| Your task |
What lines of the data below hold "деятельности"? Show them.

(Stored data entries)
---*---
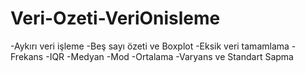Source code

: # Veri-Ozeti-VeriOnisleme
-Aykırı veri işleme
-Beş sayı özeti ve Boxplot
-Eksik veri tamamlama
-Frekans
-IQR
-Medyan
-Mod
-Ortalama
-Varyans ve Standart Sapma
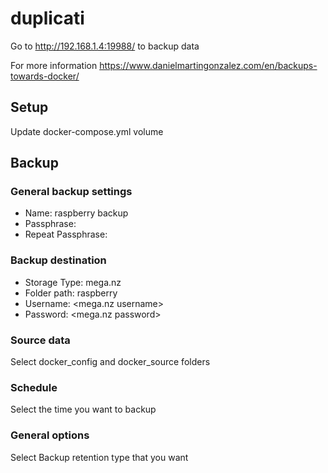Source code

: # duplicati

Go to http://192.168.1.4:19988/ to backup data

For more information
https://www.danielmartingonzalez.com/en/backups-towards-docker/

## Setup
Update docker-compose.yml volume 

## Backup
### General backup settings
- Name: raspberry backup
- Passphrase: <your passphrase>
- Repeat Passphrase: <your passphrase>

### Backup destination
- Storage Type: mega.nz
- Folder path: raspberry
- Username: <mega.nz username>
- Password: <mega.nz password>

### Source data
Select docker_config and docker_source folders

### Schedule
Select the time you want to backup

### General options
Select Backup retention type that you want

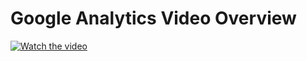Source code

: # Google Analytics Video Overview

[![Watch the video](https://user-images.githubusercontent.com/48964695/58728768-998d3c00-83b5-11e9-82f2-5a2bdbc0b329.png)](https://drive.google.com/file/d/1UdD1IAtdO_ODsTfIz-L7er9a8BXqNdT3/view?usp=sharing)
---*---
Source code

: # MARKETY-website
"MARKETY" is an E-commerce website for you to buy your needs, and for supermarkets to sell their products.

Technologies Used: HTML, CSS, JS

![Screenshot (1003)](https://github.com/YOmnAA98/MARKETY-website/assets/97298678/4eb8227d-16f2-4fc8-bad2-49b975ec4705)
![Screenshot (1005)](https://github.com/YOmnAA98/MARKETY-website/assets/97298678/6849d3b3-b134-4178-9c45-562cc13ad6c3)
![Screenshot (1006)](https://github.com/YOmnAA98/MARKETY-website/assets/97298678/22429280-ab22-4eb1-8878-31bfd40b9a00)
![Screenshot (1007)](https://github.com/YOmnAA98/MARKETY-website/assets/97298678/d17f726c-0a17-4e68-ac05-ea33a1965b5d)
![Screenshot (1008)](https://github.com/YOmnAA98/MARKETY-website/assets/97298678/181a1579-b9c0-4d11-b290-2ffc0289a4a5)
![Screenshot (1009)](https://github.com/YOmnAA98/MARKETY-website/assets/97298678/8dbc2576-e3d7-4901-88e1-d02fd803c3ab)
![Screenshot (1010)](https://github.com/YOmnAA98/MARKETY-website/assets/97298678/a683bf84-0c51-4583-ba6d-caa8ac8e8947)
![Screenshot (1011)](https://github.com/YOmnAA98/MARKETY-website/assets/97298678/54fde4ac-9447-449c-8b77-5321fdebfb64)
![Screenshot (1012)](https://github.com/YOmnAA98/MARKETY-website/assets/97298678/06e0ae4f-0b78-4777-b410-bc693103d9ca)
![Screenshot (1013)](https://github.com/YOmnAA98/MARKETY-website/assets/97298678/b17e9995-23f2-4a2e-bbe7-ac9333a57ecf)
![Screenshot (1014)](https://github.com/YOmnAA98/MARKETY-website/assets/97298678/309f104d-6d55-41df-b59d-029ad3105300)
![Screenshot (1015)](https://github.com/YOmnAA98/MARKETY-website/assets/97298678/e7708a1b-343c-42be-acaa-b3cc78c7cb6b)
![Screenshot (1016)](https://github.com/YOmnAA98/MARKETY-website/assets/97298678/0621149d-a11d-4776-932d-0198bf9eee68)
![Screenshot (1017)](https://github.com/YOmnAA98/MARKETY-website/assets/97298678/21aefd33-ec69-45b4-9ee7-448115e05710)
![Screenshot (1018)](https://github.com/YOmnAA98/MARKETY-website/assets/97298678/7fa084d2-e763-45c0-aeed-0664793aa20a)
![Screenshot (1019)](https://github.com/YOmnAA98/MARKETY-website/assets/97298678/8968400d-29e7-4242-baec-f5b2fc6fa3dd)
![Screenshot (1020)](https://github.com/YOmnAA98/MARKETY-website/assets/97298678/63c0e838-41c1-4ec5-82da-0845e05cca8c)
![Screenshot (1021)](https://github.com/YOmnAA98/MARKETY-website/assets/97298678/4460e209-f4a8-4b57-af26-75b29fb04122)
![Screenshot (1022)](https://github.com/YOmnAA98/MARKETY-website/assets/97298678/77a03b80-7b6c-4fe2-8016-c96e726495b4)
---*---
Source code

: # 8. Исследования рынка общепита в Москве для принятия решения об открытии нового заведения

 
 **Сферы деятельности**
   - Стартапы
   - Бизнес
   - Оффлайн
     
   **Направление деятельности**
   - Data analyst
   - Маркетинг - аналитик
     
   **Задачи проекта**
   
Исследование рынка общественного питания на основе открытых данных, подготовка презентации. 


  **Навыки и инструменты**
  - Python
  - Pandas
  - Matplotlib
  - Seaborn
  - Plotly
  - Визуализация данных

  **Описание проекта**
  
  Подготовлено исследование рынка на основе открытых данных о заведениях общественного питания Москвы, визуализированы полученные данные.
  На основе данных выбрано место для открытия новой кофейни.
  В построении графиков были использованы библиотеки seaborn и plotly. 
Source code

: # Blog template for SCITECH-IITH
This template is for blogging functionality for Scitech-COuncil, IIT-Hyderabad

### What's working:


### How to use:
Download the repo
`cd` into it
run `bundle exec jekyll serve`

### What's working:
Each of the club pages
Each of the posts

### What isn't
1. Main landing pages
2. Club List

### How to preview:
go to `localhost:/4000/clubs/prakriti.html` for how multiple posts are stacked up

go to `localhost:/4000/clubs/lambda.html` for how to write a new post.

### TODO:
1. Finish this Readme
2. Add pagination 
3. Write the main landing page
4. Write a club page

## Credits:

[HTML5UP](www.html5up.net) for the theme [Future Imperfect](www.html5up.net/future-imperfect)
---*---
| Solution below |
 **Сферы деятельности**
   **Направление деятельности**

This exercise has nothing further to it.